I stumbled back as the implications of his words and that hard stare sank in. “Whoa. Hold on, take a breath, okay? I’m not—”

“You can find things, just like Elizabeth. The same power…you proved that to them all.” He looked back at me with a hooded gaze. “There haven’t been witches in Haven—witches from the original bloodline, because for the curse to be broken, it has to be in the blood—for decades. We all thought the power line had died out.”
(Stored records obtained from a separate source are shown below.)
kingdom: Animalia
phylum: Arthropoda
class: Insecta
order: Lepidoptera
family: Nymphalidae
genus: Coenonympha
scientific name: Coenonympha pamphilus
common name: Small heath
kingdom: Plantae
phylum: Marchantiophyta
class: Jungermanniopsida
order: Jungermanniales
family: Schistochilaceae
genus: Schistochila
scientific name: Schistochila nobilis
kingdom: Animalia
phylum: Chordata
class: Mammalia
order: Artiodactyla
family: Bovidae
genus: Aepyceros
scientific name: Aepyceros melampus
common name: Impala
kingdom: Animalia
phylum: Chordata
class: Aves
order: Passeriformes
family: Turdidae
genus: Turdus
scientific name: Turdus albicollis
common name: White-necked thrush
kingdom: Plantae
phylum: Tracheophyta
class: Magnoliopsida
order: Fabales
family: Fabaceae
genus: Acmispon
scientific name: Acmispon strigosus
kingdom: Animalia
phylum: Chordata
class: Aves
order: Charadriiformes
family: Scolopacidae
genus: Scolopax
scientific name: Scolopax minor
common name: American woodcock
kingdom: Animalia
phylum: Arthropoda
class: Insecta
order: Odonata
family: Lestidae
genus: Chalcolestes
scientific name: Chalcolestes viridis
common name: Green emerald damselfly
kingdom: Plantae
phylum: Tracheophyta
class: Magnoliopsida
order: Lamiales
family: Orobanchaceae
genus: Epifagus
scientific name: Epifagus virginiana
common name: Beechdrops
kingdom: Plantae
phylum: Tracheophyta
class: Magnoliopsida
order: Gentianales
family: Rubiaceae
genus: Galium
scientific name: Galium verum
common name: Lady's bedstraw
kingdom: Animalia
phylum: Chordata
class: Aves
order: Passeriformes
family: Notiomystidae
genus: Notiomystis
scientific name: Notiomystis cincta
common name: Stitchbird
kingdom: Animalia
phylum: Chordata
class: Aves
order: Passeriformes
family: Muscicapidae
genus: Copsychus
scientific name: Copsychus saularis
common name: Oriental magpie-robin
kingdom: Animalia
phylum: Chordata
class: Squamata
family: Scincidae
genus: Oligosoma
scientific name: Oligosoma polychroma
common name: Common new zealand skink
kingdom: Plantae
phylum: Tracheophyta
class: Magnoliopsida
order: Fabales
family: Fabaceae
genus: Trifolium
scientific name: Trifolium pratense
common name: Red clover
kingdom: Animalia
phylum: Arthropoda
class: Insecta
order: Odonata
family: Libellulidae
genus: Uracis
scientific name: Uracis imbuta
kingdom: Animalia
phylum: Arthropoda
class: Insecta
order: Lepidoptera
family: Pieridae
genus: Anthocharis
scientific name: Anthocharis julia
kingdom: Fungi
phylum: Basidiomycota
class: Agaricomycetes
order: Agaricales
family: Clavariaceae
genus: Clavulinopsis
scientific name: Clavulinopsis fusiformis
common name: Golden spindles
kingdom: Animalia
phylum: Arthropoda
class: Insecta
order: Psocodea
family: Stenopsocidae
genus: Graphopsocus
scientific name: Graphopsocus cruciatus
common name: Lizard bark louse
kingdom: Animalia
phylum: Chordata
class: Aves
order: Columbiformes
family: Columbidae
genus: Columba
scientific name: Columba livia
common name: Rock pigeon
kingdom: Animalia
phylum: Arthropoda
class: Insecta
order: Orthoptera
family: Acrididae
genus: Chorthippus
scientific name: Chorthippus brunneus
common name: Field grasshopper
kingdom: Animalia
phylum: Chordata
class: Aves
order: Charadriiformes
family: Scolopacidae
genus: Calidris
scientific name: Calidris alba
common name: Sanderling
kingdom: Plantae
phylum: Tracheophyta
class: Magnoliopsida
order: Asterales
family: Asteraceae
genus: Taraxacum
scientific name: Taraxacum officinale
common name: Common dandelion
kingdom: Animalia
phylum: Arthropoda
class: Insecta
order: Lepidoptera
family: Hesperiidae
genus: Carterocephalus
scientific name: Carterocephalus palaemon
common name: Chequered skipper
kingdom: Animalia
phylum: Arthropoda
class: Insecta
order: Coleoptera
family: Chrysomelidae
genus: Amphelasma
“Then I came into town,” I managed to say through numb lips. I’m not a witch. I’m not. I’m different. Psychic. Not a witch. I don’t even use a broom to clean.

“Then you came into town,” he repeated softly, his eyes on mine, “and everything changed.”

I didn’t know what to say. Didn’t know what to do. “I can’t help you.” I didn’t know what he wanted from me. “I don’t know anything about magic or curses. I just…I find things, okay? That’s all.”

Did he look disappointed? Angry? I couldn’t say for sure.

“Wh-what about Granny Helen?” She was a witch, right? I could feel her power.

“She’s not descended from the witches who cursed this town. Helen’s power comes from somewhere else. She can’t help us.” His face hardened as he stared at me. “They know what you are now. There’s no more hiding for you.” His head inclined toward me. “So be very, very careful when you walk into the woods, and never leave your silver behind.”

He turned away.

“Rafe!”

He didn’t look back.

“I’m not a witch. I-I know things, but trust me on this, I’m not a witch.” We needed to just be clear about that. Being…different…was hard enough. Being a witch? No, thank you.

He kept walking.

“Rafe! I’m not!”

For a moment, he did glance back. “You’re more than you think.” His jaw hardened, and I thought he growled, “I just hate that it’s you.”

He left me there, and I stared into the woods and knew what it felt like to be hunted.





Chapter Eleven


They gave us candles as we entered the football stadium. Long, white candles. Jenny stood beside me, and I saw her stare down at the candle. Her eyes teared up a bit. “No one should die this young.”